(TASK) The output should consist solely of the line containing "vendita a castiglioncello" and all lines after it through the final line of the entries below, reproduced exactly.

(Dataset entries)
>>>>
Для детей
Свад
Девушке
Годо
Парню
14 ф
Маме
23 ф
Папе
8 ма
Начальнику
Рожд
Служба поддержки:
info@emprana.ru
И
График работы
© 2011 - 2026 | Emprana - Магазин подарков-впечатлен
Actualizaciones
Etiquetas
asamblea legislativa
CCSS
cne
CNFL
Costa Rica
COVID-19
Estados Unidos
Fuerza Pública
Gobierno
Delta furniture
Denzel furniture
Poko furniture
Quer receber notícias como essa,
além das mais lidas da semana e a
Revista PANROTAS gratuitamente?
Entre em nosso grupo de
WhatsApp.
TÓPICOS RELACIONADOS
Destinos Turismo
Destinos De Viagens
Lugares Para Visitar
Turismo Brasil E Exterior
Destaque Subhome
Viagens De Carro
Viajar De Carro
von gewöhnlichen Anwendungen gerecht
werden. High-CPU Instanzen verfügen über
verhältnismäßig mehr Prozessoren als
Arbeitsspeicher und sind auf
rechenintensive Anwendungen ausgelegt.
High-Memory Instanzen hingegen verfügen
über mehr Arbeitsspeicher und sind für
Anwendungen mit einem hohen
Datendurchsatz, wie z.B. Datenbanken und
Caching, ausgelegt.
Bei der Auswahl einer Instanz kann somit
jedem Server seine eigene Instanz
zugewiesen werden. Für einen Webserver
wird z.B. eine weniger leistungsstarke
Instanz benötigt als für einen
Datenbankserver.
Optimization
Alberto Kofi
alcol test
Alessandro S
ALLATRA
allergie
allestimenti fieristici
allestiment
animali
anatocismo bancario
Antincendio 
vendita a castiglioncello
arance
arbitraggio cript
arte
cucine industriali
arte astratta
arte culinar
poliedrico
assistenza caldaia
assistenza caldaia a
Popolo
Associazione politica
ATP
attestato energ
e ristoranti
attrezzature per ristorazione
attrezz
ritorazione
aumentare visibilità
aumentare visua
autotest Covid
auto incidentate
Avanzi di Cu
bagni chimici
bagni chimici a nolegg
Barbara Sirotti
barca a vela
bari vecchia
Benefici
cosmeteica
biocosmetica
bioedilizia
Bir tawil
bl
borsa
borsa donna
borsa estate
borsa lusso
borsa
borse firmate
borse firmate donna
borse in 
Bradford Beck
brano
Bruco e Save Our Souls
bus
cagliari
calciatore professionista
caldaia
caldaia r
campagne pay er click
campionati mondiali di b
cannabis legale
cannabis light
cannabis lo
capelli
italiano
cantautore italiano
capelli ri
<<<<
(WRITTEN RESPONSE)
vendita a castiglioncello
arance
arbitraggio cript
arte
cucine industriali
arte astratta
arte culinar
poliedrico
assistenza caldaia
assistenza caldaia a
Popolo
Associazione politica
ATP
attestato energ
e ristoranti
attrezzature per ristorazione
attrezz
ritorazione
aumentare visibilità
aumentare visua
autotest Covid
auto incidentate
Avanzi di Cu
bagni chimici
bagni chimici a nolegg
Barbara Sirotti
barca a vela
bari vecchia
Benefici
cosmeteica
biocosmetica
bioedilizia
Bir tawil
bl
borsa
borsa donna
borsa estate
borsa lusso
borsa
borse firmate
borse firmate donna
borse in 
Bradford Beck
brano
Bruco e Save Our Souls
bus
cagliari
calciatore professionista
caldaia
caldaia r
campagne pay er click
campionati mondiali di b
cannabis legale
cannabis light
cannabis lo
capelli
italiano
cantautore italiano
capelli ri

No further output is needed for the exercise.